Belzoni, Miss., cotton producer Willard Jack went long on diesel fuel in 2000 and saved 45 cents a gallon. Jack has a 15,000-gallon storage tank for farm purposes that he routinely uses to go long on fuel (purchase the commodity at a low price before he needs it).

But with an annual fuel demand of over 100,000 gallons, it was still necessary to do quite a bit of “as-needed” purchasing for farm needs, especially to run center pivots during dry years like 2000.

Curious about the differences in costs between the two purchasing methods, in 2000 Jack tracked the price he paid ahead of time versus fuel he bought as needed. The difference was 45 cents a gallon.

This convinced Jack to build a second 15,000-gallon storage tank for the farm last fall. “If you burn 100,000 gallons of fuel on a farm and you can save yourself even 20 to 30 cents, that's $20,000 to $30,000.
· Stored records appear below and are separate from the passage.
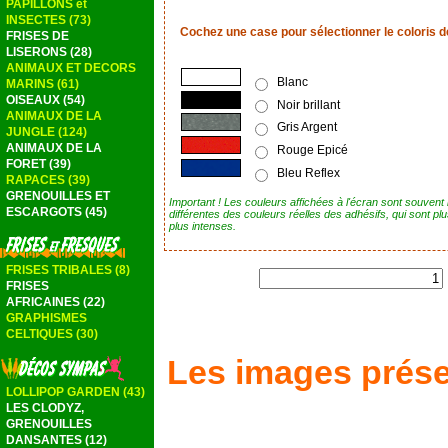
PAPILLONS et
INSECTES (73)
Cochez une case pour sélectionner le coloris d
FRISES DE
LISERONS (28)
ANIMAUX ET DECORS
Blanc
MARINS (61)
OISEAUX (54)
Noir brillant
ANIMAUX DE LA
Gris Argent
JUNGLE (124)
ANIMAUX DE LA
Rouge Epicé
FORET (39)
Bleu Reflex
RAPACES (39)
GRENOUILLES ET
Important ! Les couleurs affichées à l'écran sont souvent
ESCARGOTS (45)
différentes des couleurs réelles des adhésifs, qui sont plus
plus intenses.
FRISES TRIBALES (8)
FRISES
AFRICAINES (22)
GRAPHISMES
CELTIQUES (30)
Les images prése
LOLLIPOP GARDEN (43)
LES CLODYZ,
GRENOUILLES
DANSANTES (12)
“It may not be a big thing, but it adds up. Everybody is talking about saving money. It's just one more way that you can manage things a little closer.”

Jack, who was already well-versed on purchasing diesel in bulk through his company, Willard Jack Trucking, tracks heating oil futures to get an idea of where diesel prices are. “Heating oil futures used to track farm diesel real close. It still tracks it pretty close. The only thing is that the fuel prices have become very volatile.

“So far this year the low range of the heating oil futures was 67 cents and the high was 88 cents. That's over a 20-cent trading range, or over 25 percent of the value. So there's some real opportunities there if you watch the trends.”

At one time, fuel suppliers would let Jack and other farmers book ahead on fuel purchases. But the last couple of years, prices have been choppy and suppliers backed off the practice.